The U.N. special envoy for children in armed conflict, Virginia Gamba, reported 27,180 grave violations in 2022 against 18,890 children, including 8,620 killed or injured, 7,622 recruited or used by governments or armed groups, 3,985 abducted, and 1,165 girls raped, forced into marriage, sexual slavery, or assaulted.
She said, “We must take more action to stop and protect our kids from the horrors of armed violence.
According to US deputy ambassador Jeffrey DeLaurentis, the report shows that states around the world “have not done nearly enough to protect children from the impacts of conflicts.” The American president stated that the country is “keen” to see this matter “elevated, enhanced, and better integrated into all of the Security Council’s work.”
DeLaurentis cited the many kids who were forcibly taken from their families and transferred to Russia as evidence that Russia had committed crimes against humanity in Ukraine, particularly against children.
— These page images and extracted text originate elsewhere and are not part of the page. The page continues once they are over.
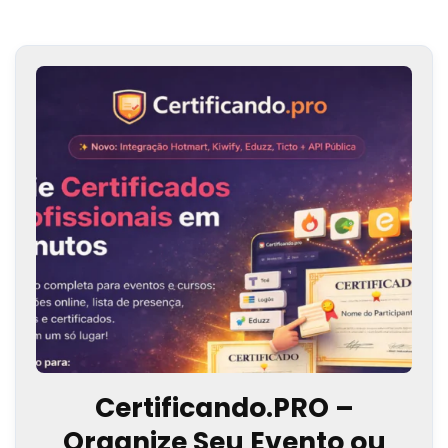
Certificando.PRO –
Organize Seu Evento ou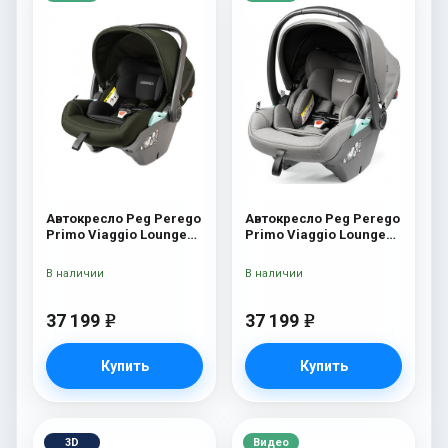
Автокресло Peg Perego
Автокресло Peg Perego
Primo Viaggio Lounge
Primo Viaggio Lounge
Green
Mercury
В наличии
В наличии
37 199
37 199
e
e
Купить
Купить
3D
Видео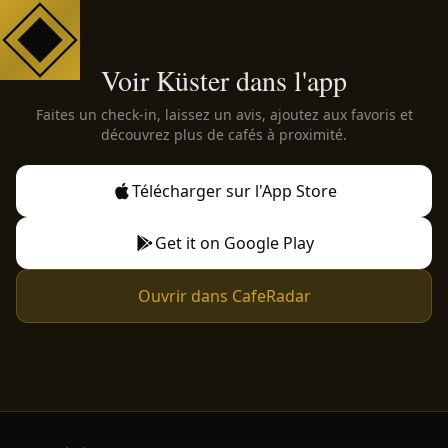
Voir Küster dans l'app
Faites un check-in, laissez un avis, ajoutez aux favoris et
découvrez plus de cafés à proximité.
Télécharger sur l'App Store
Get it on Google Play
Ouvrir dans CafeRadar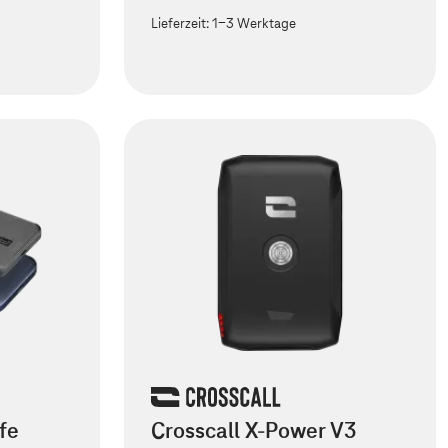
Lieferzeit:
1-3 Werktage
fe
Crosscall X-Power V3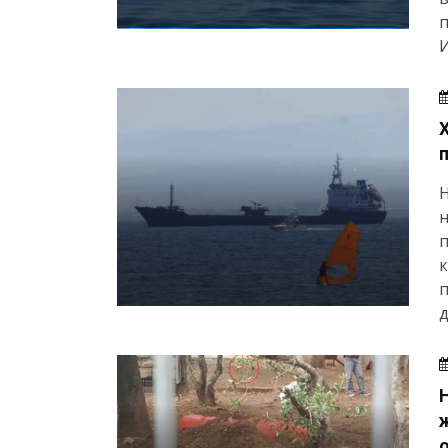
И
н
п
к
п
д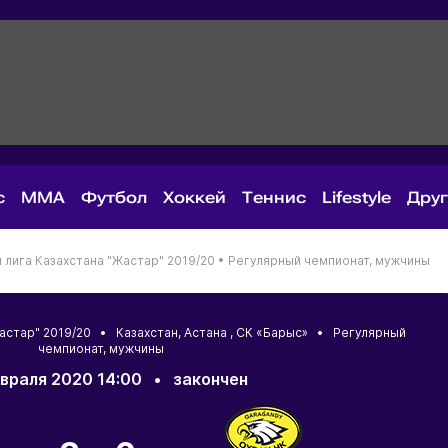
с
MMA
Футбол
Хоккей
Теннис
Lifestyle
Дру
лига Казахстана "Жастар" 2019/20 •
Регулярный чемпионат, мужчины
Жастар" 2019/20 •
Казахстан
,
Астана
, СК «Барыс» • Регулярный
чемпионат, мужчины
враля 2020 14:00
•
закончен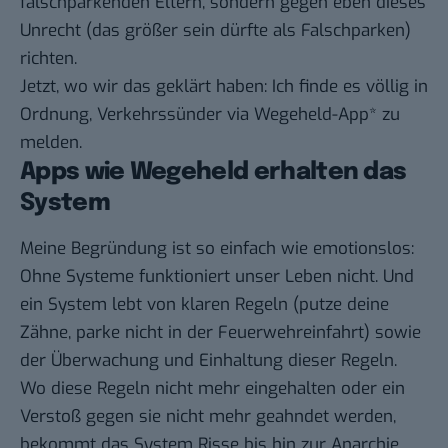
falschparkenden Eltern, sondern gegen eben dieses
Unrecht (das größer sein dürfte als Falschparken)
richten.
Jetzt, wo wir das geklärt haben: Ich finde es völlig in
Ordnung, Verkehrssünder via
Wegeheld-App
* zu
melden.
Apps wie Wegeheld erhalten das
System
Meine Begründung ist so einfach wie emotionslos:
Ohne Systeme funktioniert unser Leben nicht. Und
ein System lebt von
klaren Regeln
(putze deine
Zähne, parke nicht in der Feuerwehreinfahrt) sowie
der Überwachung und Einhaltung dieser Regeln.
Wo diese Regeln nicht mehr eingehalten oder ein
Verstoß gegen sie nicht mehr geahndet werden,
bekommt das System Risse bis hin zur Anarchie.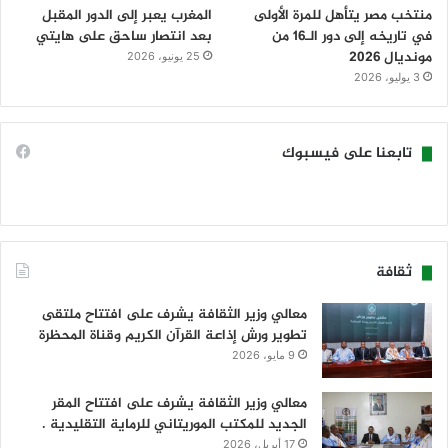
منتخب مصر يتأهل للمرة الأولى
المغرب يعبر إلى الدور المقبل
في تاريخه إلى دور الـ16 من
بعد انتصار ساحق على هايتي
مونديال 2026
25 يونيو، 2026
3 يوليو، 2026
تابعنا على فيسبوك
ثقافة
معالي وزير الثقافة يشرف على افتتاح ملتقى
تطوير ورش إذاعة القرآن الكريم وقناة المحظرة
9 مايو، 2026
معالي وزير الثقافة يشرف على افتتاح المقر
الجديد للمكتب الموريتاني للرماية التقليدية .
17 أبريل، 2026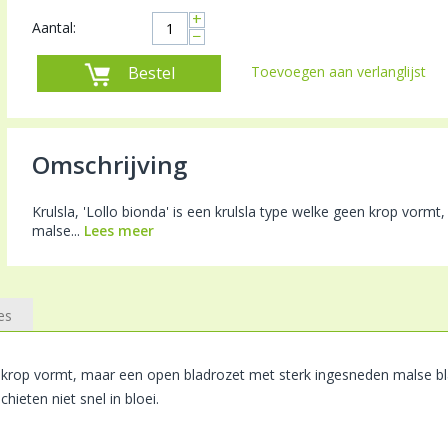
+
Aantal:
−
Bestel
Toevoegen aan verlanglijst
Omschrijving
Krulsla, 'Lollo bionda' is een krulsla type welke geen krop vor
malse...
Lees meer
es
n krop vormt, maar een open bladrozet met sterk ingesneden malse bla
chieten niet snel in bloei.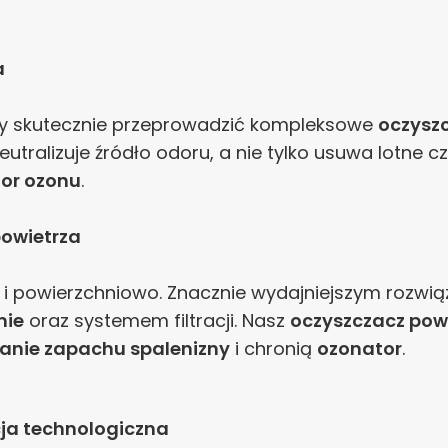
a
 Aby skutecznie przeprowadzić kompleksowe
oczyszc
utralizuje źródło odoru, a nie tylko usuwa lotne 
or ozonu
.
powietrza
e i powierzchniowo. Znacznie wydajniejszym rozw
nie
oraz systemem filtracji. Nasz
oczyszczacz pow
anie zapachu spalenizny
i chronią
ozonator
.
ja technologiczna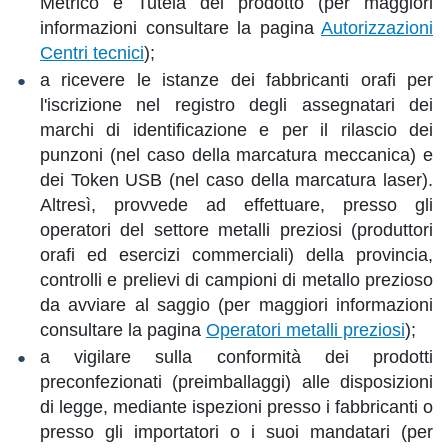
Metrico e Tutela del prodotto (per maggiori
informazioni consultare la pagina
A
utorizzazioni
Centri tecnici
);
a ricevere le istanze dei fabbricanti orafi per
l'iscrizione nel registro degli assegnatari dei
marchi di identificazione e per il rilascio dei
punzoni (nel caso della marcatura meccanica) e
dei Token USB (nel caso della marcatura laser).
Altresì, provvede ad effettuare, presso gli
operatori del settore metalli preziosi (produttori
orafi ed esercizi commerciali) della provincia,
controlli e prelievi di campioni di metallo prezioso
da avviare al saggio (per maggiori informazioni
consultare la pagina
Operatori metalli preziosi
);
a vigilare sulla conformità dei prodotti
preconfezionati (preimballaggi) alle disposizioni
di legge, mediante ispezioni presso i fabbricanti o
presso gli importatori o i suoi mandatari (per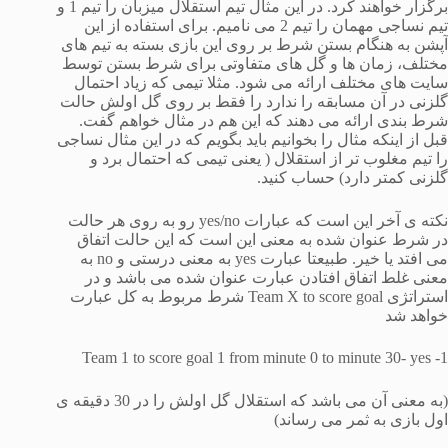
برگزار خواهند کرد. در این مثال تیم استقلال میزبان را تیم 1 و
تیم نساجی مهمان را تیم 2 می نامیم. برای استفاده از این
آپشن به هنگام بستن شرط بر روی این بازی بسته به تیم های
مختلف، زمان ها و گل های متفاوتی برای شرط بستن توسط
سایت های مختلف ارائه می شود. مثلا تیمی که زیاد احتمال
گلزنی در آن مسابقه را ندارد را فقط بر روی گل اولش حالت
شرط بندی ارائه می دهند که این هم در مثال خواهم گفت.
قبل از اینکه مثال را بخوانیم باید بگویم که در این مثال نساجی
را تیم مغلوب تر از استقلال ( یعنی تیمی که احتمال برد و
گلزنی کمتر دارد) حساب کنید.
نکته ی آخر این است که عبارات yes/no رو به روی هر حالت
در شرط عنوان شده به معنی این است که این حالت اتفاق
می افتد یا خیر. طبیعتا عبارت yes به معنی درستی و no به
معنی غلط اتفاق افتادن عبارت عنوان شده می باشد و در
استراتژی Team X to score goal شرط مربوط به کل عبارت
خواهد شد
1- Team 1 to score goal 1 from minute 0 to minute 30- yes
(به معنی آن می باشد که استقلال گل اولش را در 30 دقیقه ی
اول بازی به ثمر می رساند)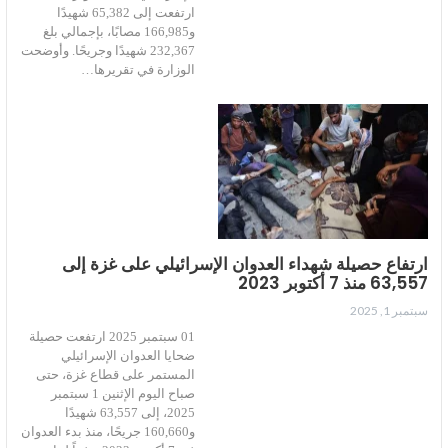
ارتفعت إلى 65,382 شهيدًا
و166,985 مصابًا، بإجمالي بلغ
232,367 شهيدًا وجريحًا. وأوضحت
الوزارة في تقريرها…
ارتفاع حصيلة شهداء العدوان الإسرائيلي على غزة إلى
63,557 منذ 7 أكتوبر 2023
سبتمبر 1, 2025
01 سبتمبر 2025 ارتفعت حصيلة
ضحايا العدوان الإسرائيلي
المستمر على قطاع غزة، حتى
صباح اليوم الإثنين 1 سبتمبر
2025، إلى 63,557 شهيدًا
و160,660 جريحًا، منذ بدء العدوان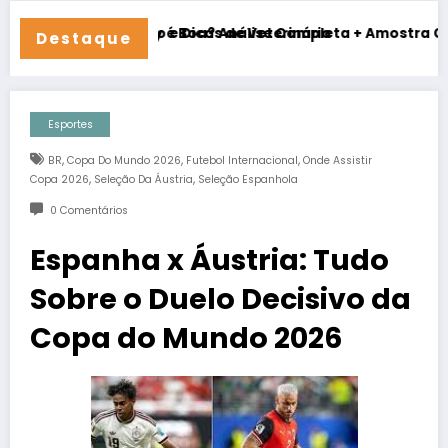
leto e Dicas de Veterinário
&Furry é Boa? Análise Completa + Amostra Grátis (Review R
Hosp
Destaque
Esportes
,
,
,
BR
Copa Do Mundo 2026
Futebol Internacional
Onde Assistir
,
,
Copa 2026
Seleção Da Áustria
Seleção Espanhola
0 Comentários
Espanha x Áustria: Tudo
Sobre o Duelo Decisivo da
Copa do Mundo 2026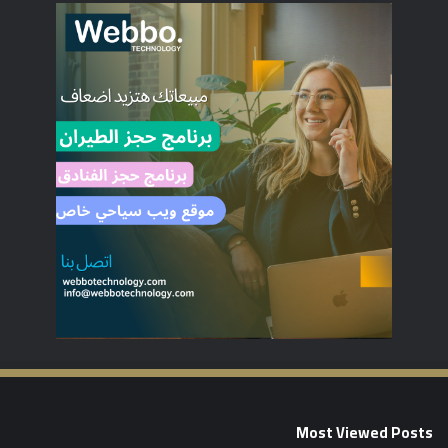
Most Viewed Posts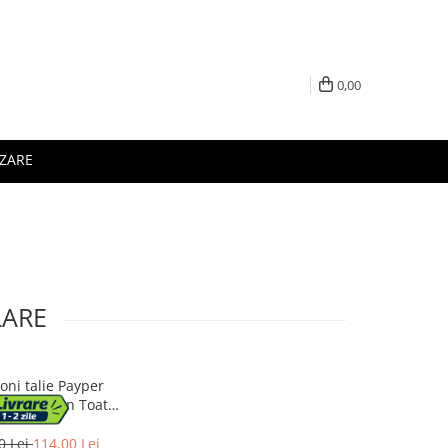
0,00
IZARE
LARE
oni talie Payper
PRO, Sezon Toate
urile, Navy Blue,
Marime L
0 Lei
114,00 Lei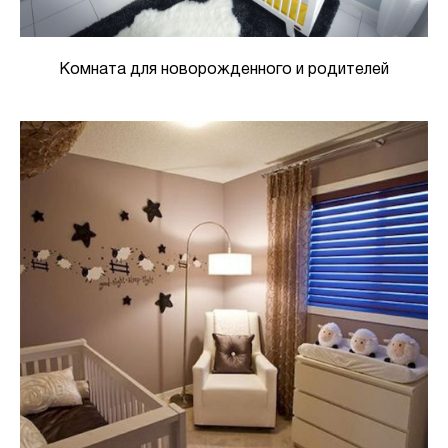
Комната для новорожденного и родителей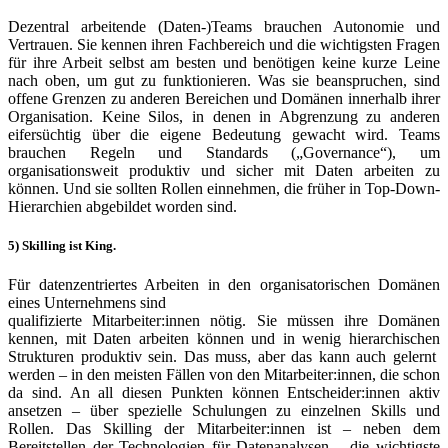
Dezentral arbeitende (Daten-)Teams brauchen Autonomie und
Vertrauen. Sie kennen ihren Fachbereich und die wichtigsten Fragen
für ihre Arbeit selbst am besten und benötigen keine kurze Leine
nach oben, um gut zu funktionieren. Was sie beanspruchen, sind
offene Grenzen zu anderen Bereichen und Domänen innerhalb ihrer
Organisation. Keine Silos, in denen in Abgrenzung zu anderen
eifersüchtig über die eigene Bedeutung gewacht wird. Teams
brauchen Regeln und Standards („Governance“), um
organisationsweit produktiv und sicher mit Daten arbeiten zu
können. Und sie sollten Rollen einnehmen, die früher in Top-Down-
Hierarchien abgebildet worden sind.
5) Skilling ist King.
Für datenzentriertes Arbeiten in den organisatorischen Domänen
eines Unternehmens sind
qualifizierte Mitarbeiter:innen nötig. Sie müssen ihre Domänen
kennen, mit Daten arbeiten können und in wenig hierarchischen
Strukturen produktiv sein. Das muss, aber das kann auch gelernt
werden – in den meisten Fällen von den Mitarbeiter:innen, die schon
da sind. An all diesen Punkten können Entscheider:innen aktiv
ansetzen – über spezielle Schulungen zu einzelnen Skills und
Rollen. Das Skilling der Mitarbeiter:innen ist – neben dem
Bereitstellen der Technologien für Datenanalysen – die wichtigste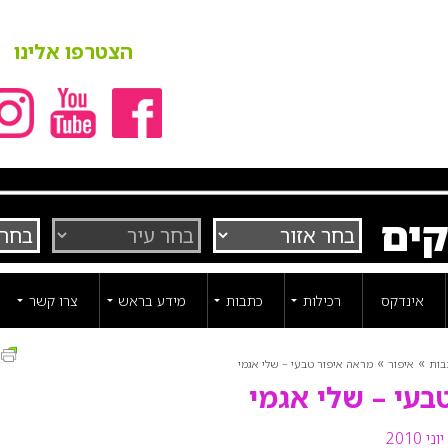
הצטרפו אלינו
קים
אינדקס
רכילות
כתבות
מידע בראש
צרו קשר
ה
»
»
בות
איפור
מראה איפור טבעי – שלי אגמי
בעי – שלי אגמי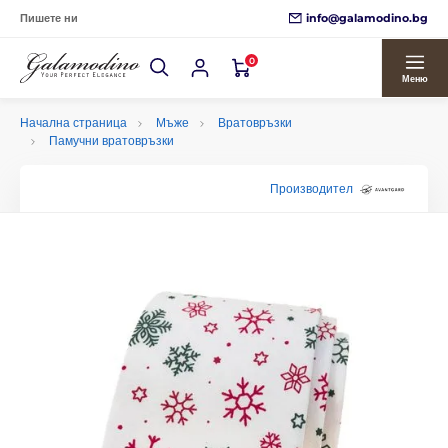
info@galamodino.bg
Пишете ни
0
Меню
Начална страница
Мъже
Вратовръзки
Памучни вратовръзки
Производител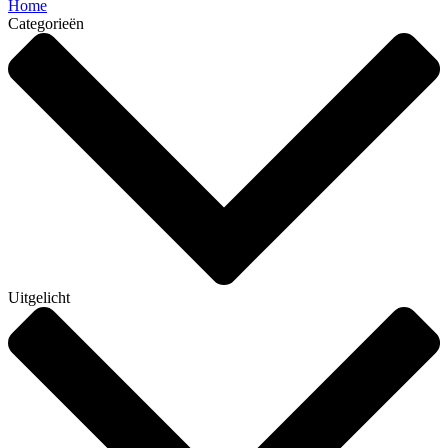
Home
Categorieën
Uitgelicht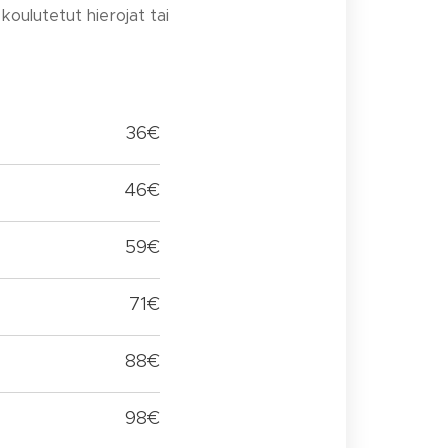
 koulutetut hierojat tai
36€
46€
59€
71€
88€
98€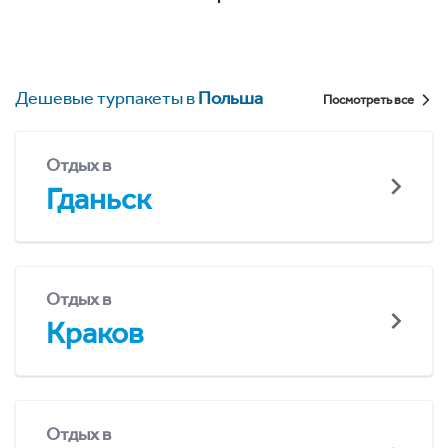
Дешевые турпакеты в
Польша
Посмотреть все
Отдых в
Гданьск
Отдых в
Краков
Отдых в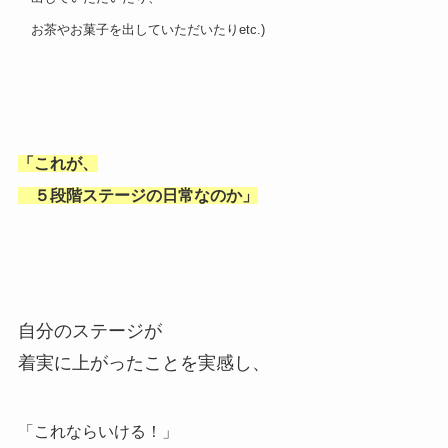
お茶やお菓子を出していただいたりetc.)
「これが、
５段階ステージの日常なのか」
自分のステージが
着実に上がったことを実感し、
「これならいける！」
And he added that “Russian forces continue to attack areas where children are present, including schools, hospitals, and residential buildings.”
Vassily Nebenzia, Russia’s U.N. ambassador, accused Western media organizations of using the protection of children “for a dirty information campaign to slander the Russian Federation.”
Insisting there is “no factual basis” to accuse Russia of violating children’s rights, he charged Guterres with making “a political decision” to place Russian forces on the U.N. blacklist rather than Ukrainian military forces.
Nebenzia said that since 2014, the Ukrainian military has killed and injured children in the eastern regions of the nation, seized by Russia, including Luhansk and Donetsk. She also claimed that the U.N. and other organizations have disregarded Moscow’s concerns over Ukraine’s activities. He claimed that Russia had created a parliamentary commission to look into allegations of child abuse by Ukraine.